Natuurlijk is een mogelijk nadeel dat leerlingen zich zonder al te veel denkwerk gaan richten op een bepaald voorbeeld. Bij het vak grafimedia kun je je bijvoorbeeld voorstellen dat leerlingen uiteindelijk producten gaan inleveren die wel erg lijken op de ‘goede’ voorbeelden. Mocht dat een probleem zijn voor je specifieke vakgebied (bij grafimedia is creativiteit uiteraard van belang) dan kun je er voor kiezen om voorbeelden te pakken van een afwijkende opdracht te pakken (met voldoende overeenkomsten), of om de opdracht iets te wijzigen ten opzichte van wat je als voorbeelden hebt liggen.
Rubrics en criteria inzetten
Rubrics en criteria kunnen op een aantal manieren in dit soort gesprekken een positieve, structurerende rol spelen.
1. Gebruik dialoog over voorbeelden om criteria of rubrics samen op te stellen.
Het valt te overwegen om een gesprek te beginnen zonder criteria of met een lege rubric. Door te kijken en te spreken over de voorbeelden kunnen leerlingen en studenten voor zichzelf criteria opstellen, en een rubric vullen. Dit kan in een plenaire sessie uitmonden tot één lijst of criteria of een rubric, maar met het voordeel dat leerlingen en studenten snappen waar deze over gaat.

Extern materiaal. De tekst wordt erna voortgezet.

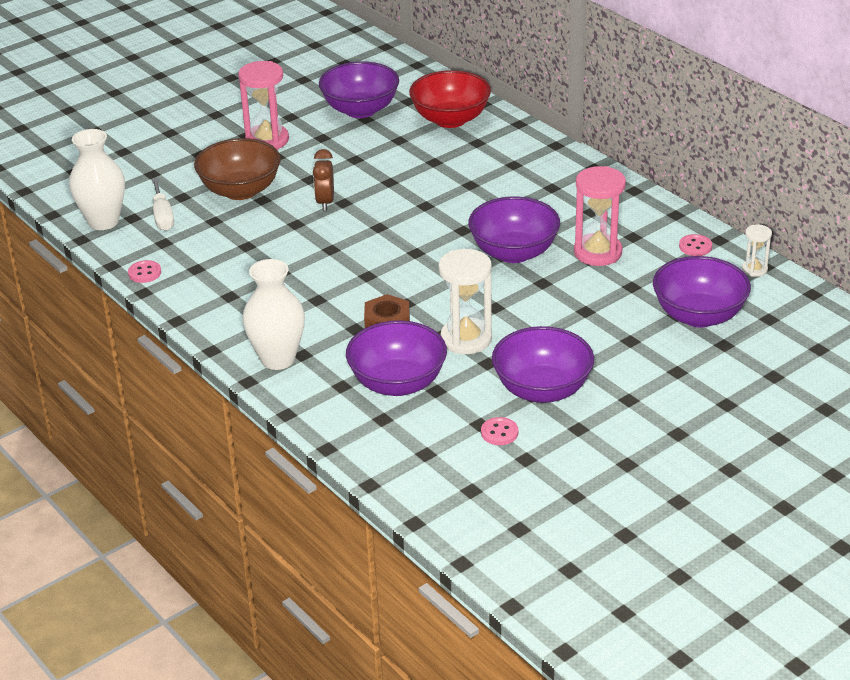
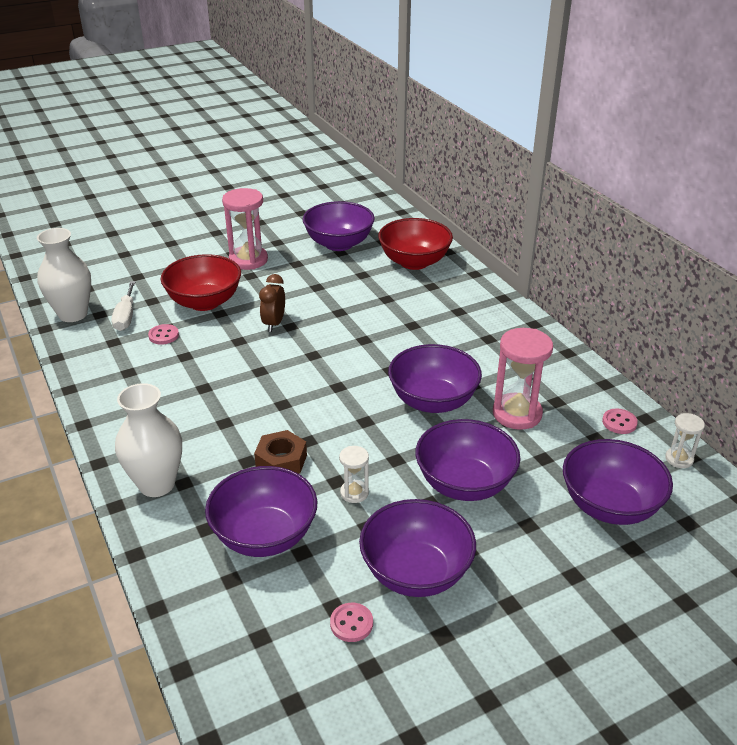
camera: 10 degrees right, 0 degrees up
(144, 273) = (81, 369): pink button -> pink button (163, 335)
(240, 190) = (204, 302): brown bowl -> red bowl
(466, 339) = (354, 493): white hourglass -> white hourglass, size x0.52
(565, 317) = (464, 484): none -> purple bowl

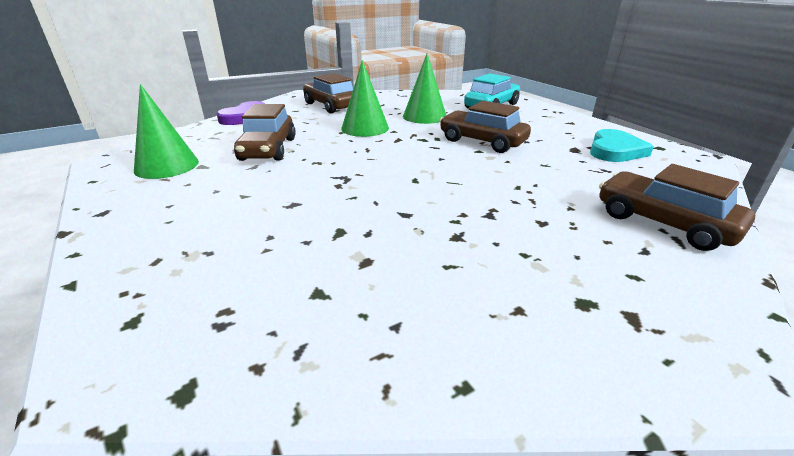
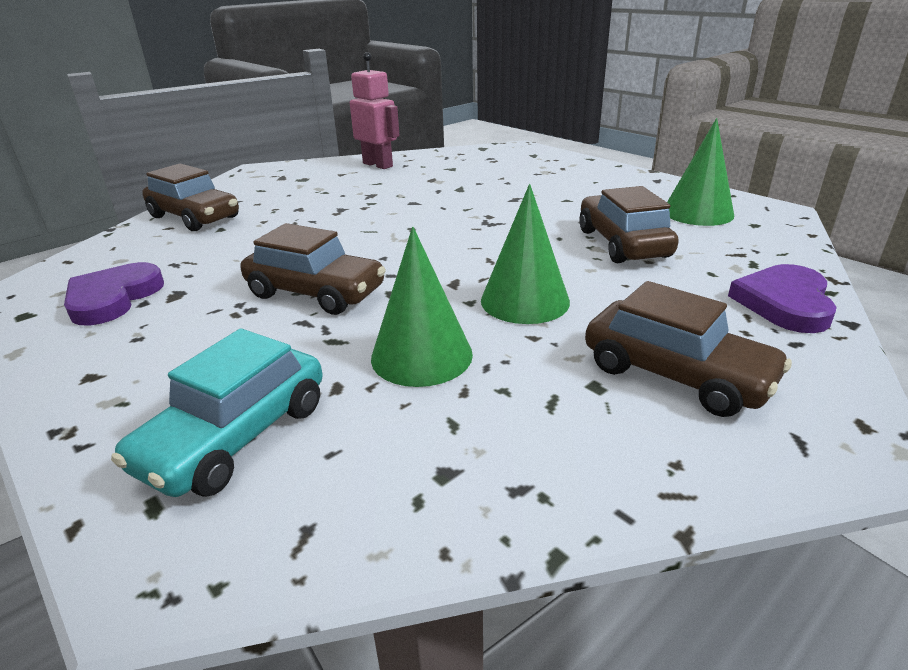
camera: 170 degrees right, 0 degrees up
(450, 336) = (378, 165): none -> pink robot
(615, 150) = (113, 298): turquoise heart -> purple heart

2. Gebruik dialoog over voorbeelden om criteria te begrijpen.
Het is een edele kunst om zo’n gesprek te laten uitmonden in een lijst met criteria die ook zinnig is en klopt. En soms liggen de eisen ook gewoon vast. Stel dat je om een of andere reden niet kunt afwijken van een opgelegde rubric dan kun je voorbeelden wel gebruiken om inzichtelijk te maken wat er de rubric bedoelt wordt.
3. Laat leerlingen/studenten criteria toepassen op voorbeeldwerk.
Een strategie kan ook zijn om de criteria door leerlingen of studenten toe te laten passen op (goed gekozen) voorbeeldwerk. Door iemand anders te beoordelen, ontwikkelen ze enige beoordelaarsexpertise. Een punt waarop ik later nog eens terug zal komen.
Tot slot
Ongeacht de voordelen ga je natuurlijk niet voor elk doel voorbeelden tonen en daar een dialoog over hebben. Maar voor complexere taken en opdrachten kan het wel de moeite waard zijn. Kwaliteitsbesef is behulpzaam voor de zelfregulatie van leerlingen en studenten, en zorgt ervoor dat feedback beter kan landen, en dat ze in staat worden om elkaar beter feedback te geven (daarover later meer).
‘Kwaliteitsbesef bijbrengen’ als strategie moet dan ook niet gezien worden als tijdrovend – het kan je letterlijk tijd opleveren –, maar het is bovendien vaak een onmisbaar onderdeel van het onderwijsproces.